Push to mandate COVID-19 vaccinations in schools grows with approval for 5-11 year old kids expected by the end of the year

While Canada is likely still several weeks away from rolling out a COVID-19 vaccine for kids between 5 and 11, there are growing calls already to add the COVID-19 shot to the list of mandatory immunizations in schools.

There is no firm date yet, but with a Health Canada review underway for a vaccine safe for children, it's expected they'll be rolling up their sleeves before the end of the year.

"We're at the state where most public health units are already well into planning for administering these vaccines," said Dr. Isaac Bogoch, infectious diseases physician.

"This vaccine will help reduce transmission and viral loads in kids, big improvement and big step forward," added Dr. Ronald St.  John, former federal manager to the SARS response in Canada.

The Pfizer formula could get the green light as early as mid-November but experts say the uptake will be critical to a successful inoculation campaign of younger Canadians.

"There's probably about 25 per cent of people who will likely get vaccinated but still have questions or wanna see more time before they get vaccinated and then, of course, there's going to be people who choose to not get their kids vaccinated," said Dr. Bogoch.

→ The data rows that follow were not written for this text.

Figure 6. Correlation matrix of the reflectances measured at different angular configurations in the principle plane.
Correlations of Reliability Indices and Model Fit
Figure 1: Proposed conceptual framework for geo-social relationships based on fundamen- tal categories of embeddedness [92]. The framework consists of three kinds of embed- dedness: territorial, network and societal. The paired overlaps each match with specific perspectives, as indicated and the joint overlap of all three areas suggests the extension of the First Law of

With projections of a November authorization, there are calls already to add the COVID-19 vaccine to the list of mandatory immunizations in Ontario's schools.

In a letter to the province, the Ontario Public School Board's Association said, "We encourage the government to move forward on making this important change as soon as possible."

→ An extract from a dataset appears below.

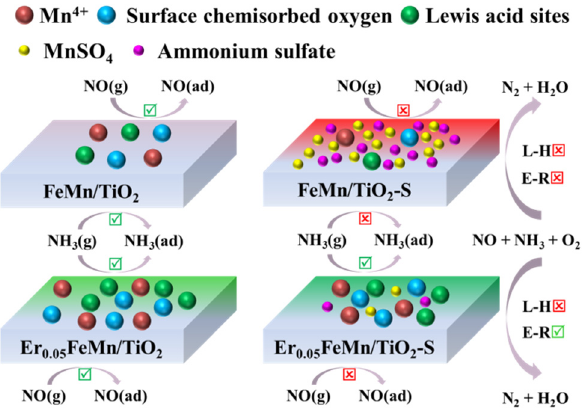
Figure 10. The promotional effect and mechanism of Er modification on SO 2 resistance for NH 3 -SCR at low temperature over FeMn/TiO 2 catalysts.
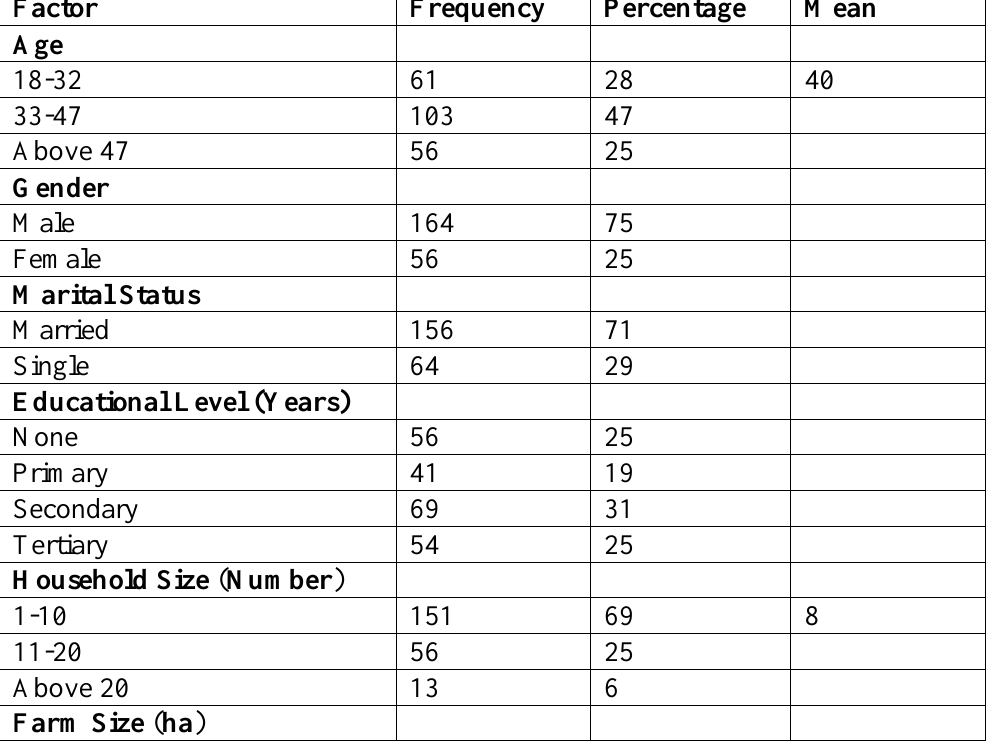
Table 2. Distribution of the respondent according to their socio-economic attributes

Locally, the Ottawa Carleton District School Board sent its own letter, making the same request. 

"For the past 18 months, the impact of COVID-19 has affected the safety and wellbeing of Ontario students and their families as well as their access to education, to devastating effect," said the letter from the OCDSB.

"I would suggest that we encourage people as much as possible to have their children vaccinated," said Dr. St. John.

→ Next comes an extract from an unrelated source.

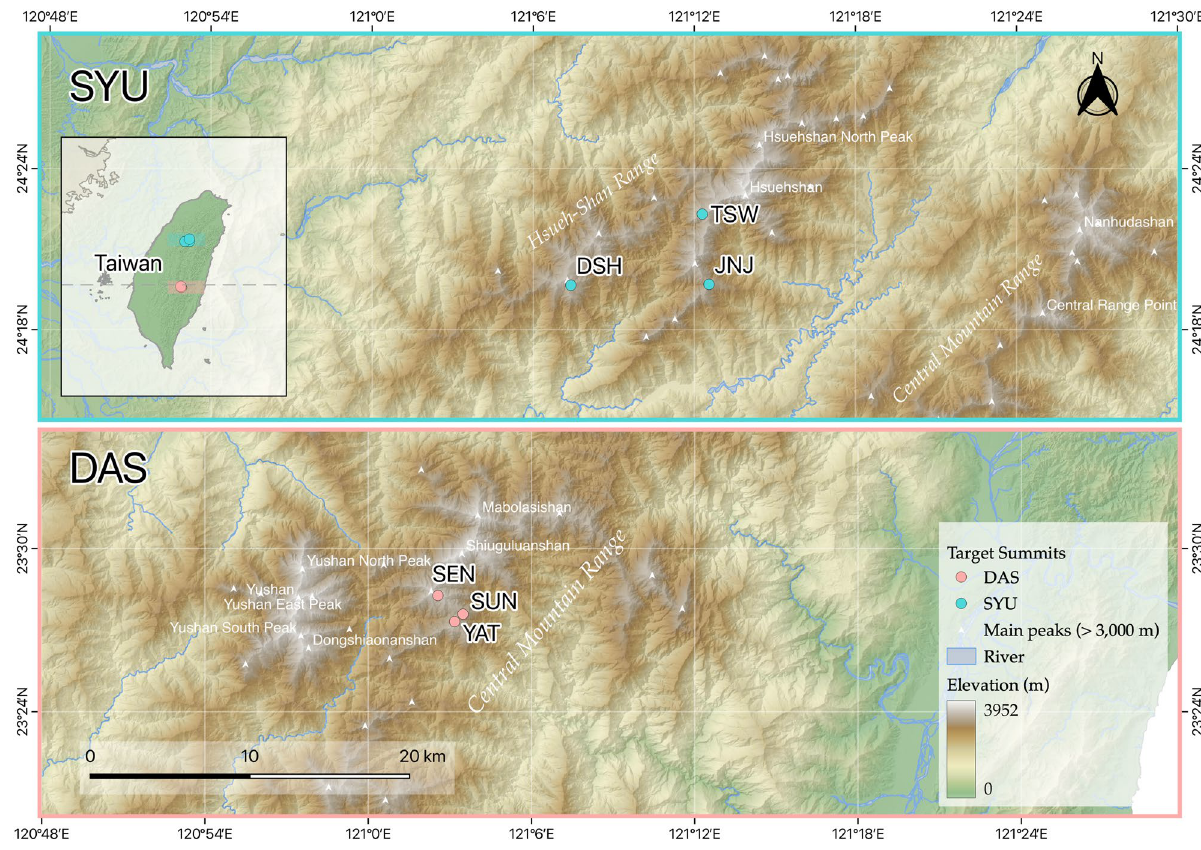
Figure 6. The location of long-term monitoring summits in alpine environments of Taiwan. The summits of Dashueiku Mountain (DAS) region: SEN, YAT and SEN; the Syue Mountain (SYU) region: TSW, DSH and JNJ). The map was drawn by QGIS (version 3.24; URL: https:// qgis. org).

"When we talk about mandates it's always a bit of a sticky issue, especially with paediatric vaccines. This will likely be on the list of mandated vaccines sometime in the future, it isn't this year," added Dr. Bogoch.

The province has said it won't make the vaccine mandatory yet, instead it will put the emphasis on education and accessibility.

In the capital, Ottawa Public Health continues to push for parents to get their kids immunized as soon as they're eligible.

"With the FDA's acknowledgment that it's safe to use, I think we have to explain to people why that is. The safety profile of this reduced dose by Pfizer is very good," said Dr. St. John.